Mark’s group is in the process of looking to see if there is a correlation between the levels of Nosema in hives and what happens afterwards, and in particular they want to sample Nosema levels in bees of different ages to see if and how the concentration of the organism in their gut changes over the season. Normally it is impossible to tell how old a bee is but Mark has developed a method of age marking.
“We take a frame that is about to hatch and put it in an incubator. When bees first hatch out they don’t sting and you can handle them quite easily. We have a team of people to mark 5000 of them with a dob of paint on the thorax,” he says.
“Every two weeks we put a batch into the hives that we are studying so that we have known age groups. Then we can sample some of each age group and work out concentrations of the pathogens and also see what they do to the lifespan.”
“We also have a group of colonies where we have eliminated Nosema with chemicals so that we can compare their lifespan with that of infected bees to see if there is a difference.”

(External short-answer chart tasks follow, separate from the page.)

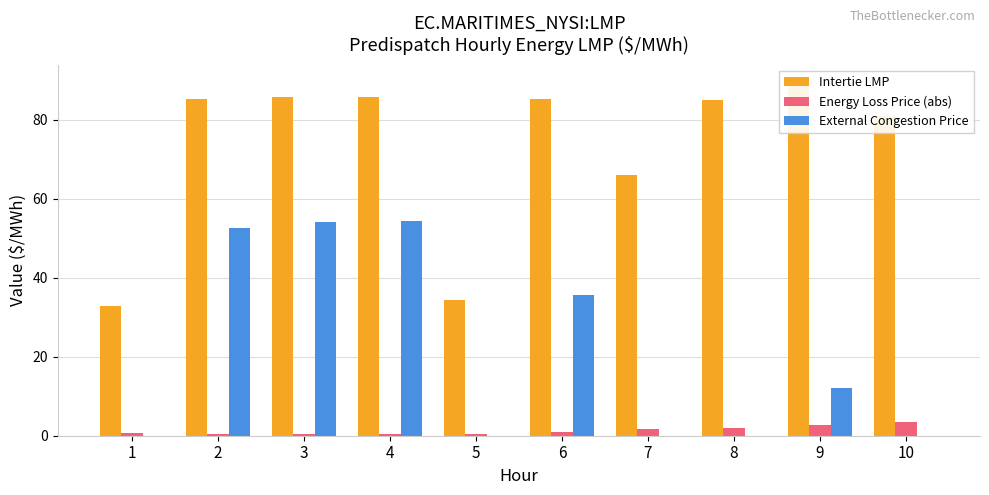

What is the maximum value shown in the chart?

89.4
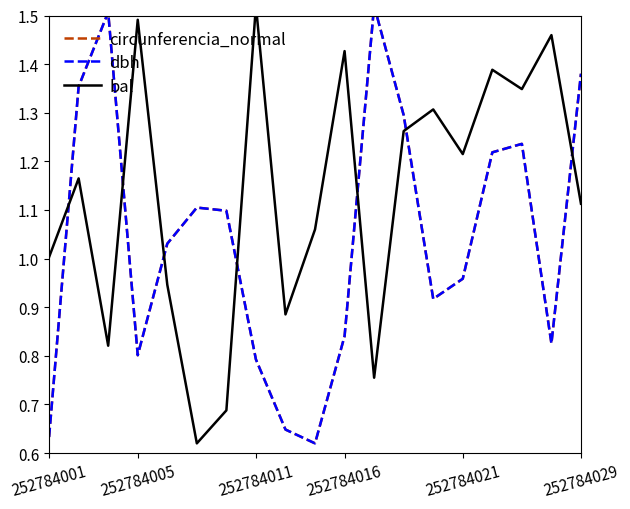

What is the value of the dbh point at the 6th from the left?

1.1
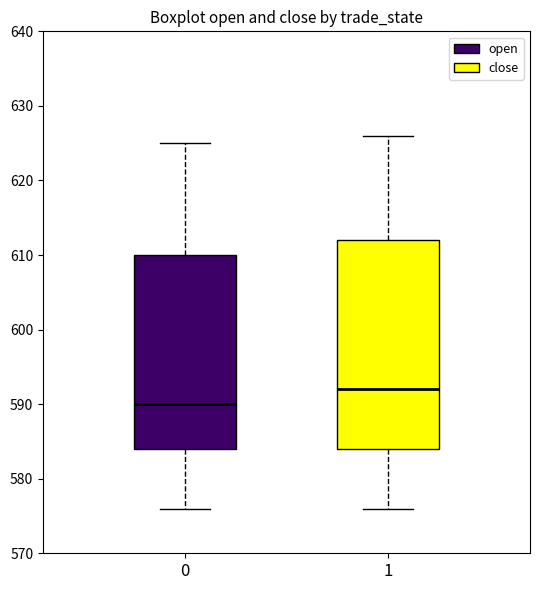

Where does the lower whisker of the box at x = 1 end on the y-axis? The values are not printed on the chart, so give them approximately, as read against the axis.

576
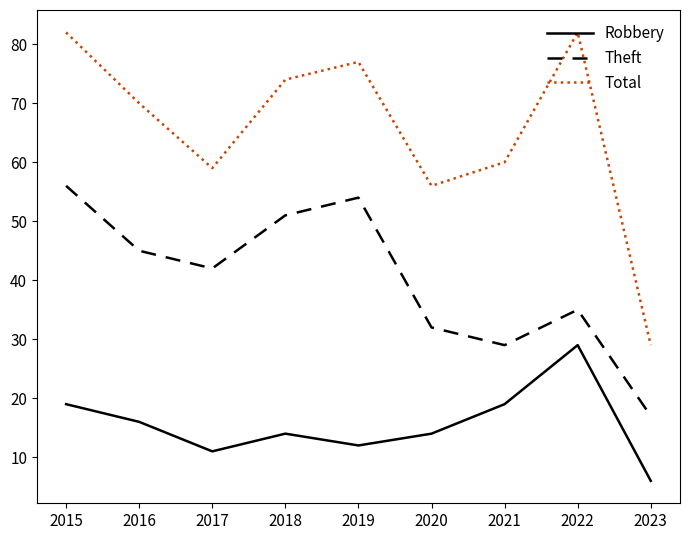

The Theft series shows 54 at 2019. True or false?

True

Time will tell how significant these bee deaths are in terms of both honey and pollination services. Mark says it is getting harder and harder to keep up with the demands for pollination. Around 180,000 bee colonies are needed each year for paid pollination services.

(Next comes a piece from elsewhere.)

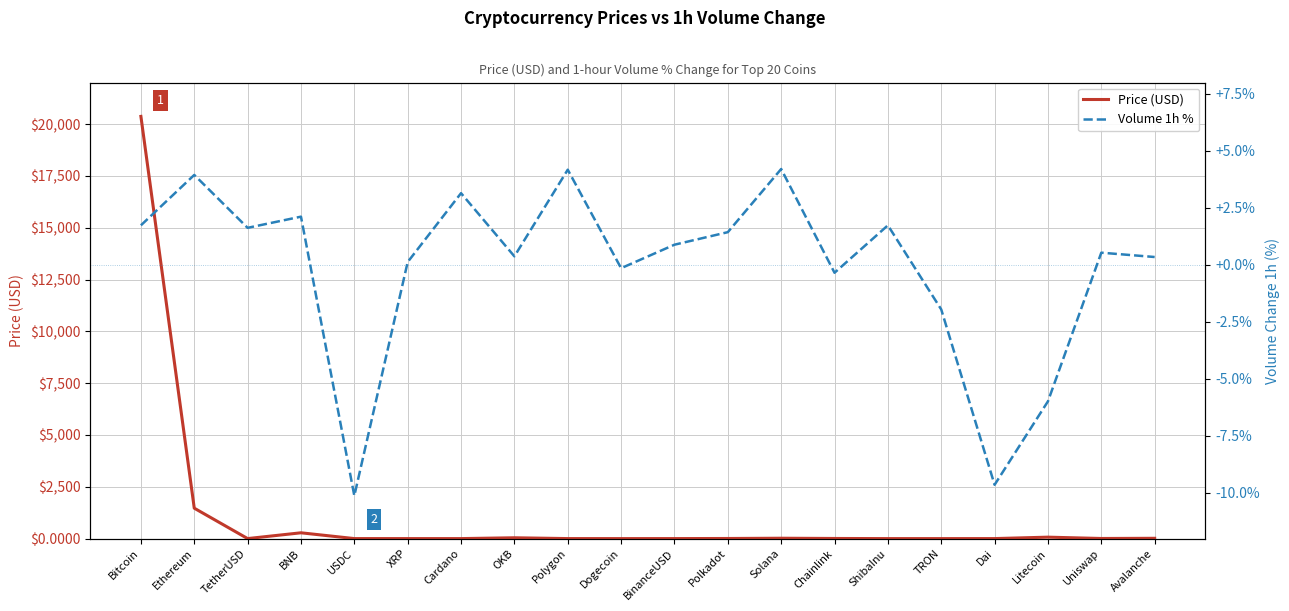

Is it true that Price (USD) equals 4685.4 at Bitcoin?

False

“These colonies are prepared to a certain standard before being moved into a crop, and we have noticed more recently there have been difficulties getting colonies to the standard required for pollination,” says Mark.
“When people audit the colonies they find that they are all a bit weaker than they should be, and that means it will be harder and harder to provide enough bees – the number of colonies might be the same but the numbers of bees inside each one might be lower. We are already seeing that sort of pressure, and problems like bee diseases, deaths and CCD just make it more difficult. That’s why we need to identify the cause or causes.”
“The interesting thing is that in Australia they have Nosema ceranae and Lotmaria passim but there are no reports of the same thing happening there, which suggests that it is a little more complicated than just the presence of two organisms. And not every colony that has these organisms has fallen over.”
“Another factor could be environmental conditions. In New Zealand and elsewhere we are seeing these massive stocking rates to get manuka honey. It’s a bit like putting thousands of cattle together in huge feedlots and having to feed them antibiotics to keep them from dying of diseases, and there have been big concentrations of hives in Coromandel, Raglan and the Wairarapa and we keep hearing reports from other places in the North Island.”
“So in summary we don’t know that it is true CCD but it is very serious and we need to find some solution to it because if it continues at the same level it is a big problem, and if it increases it will be a major problem.”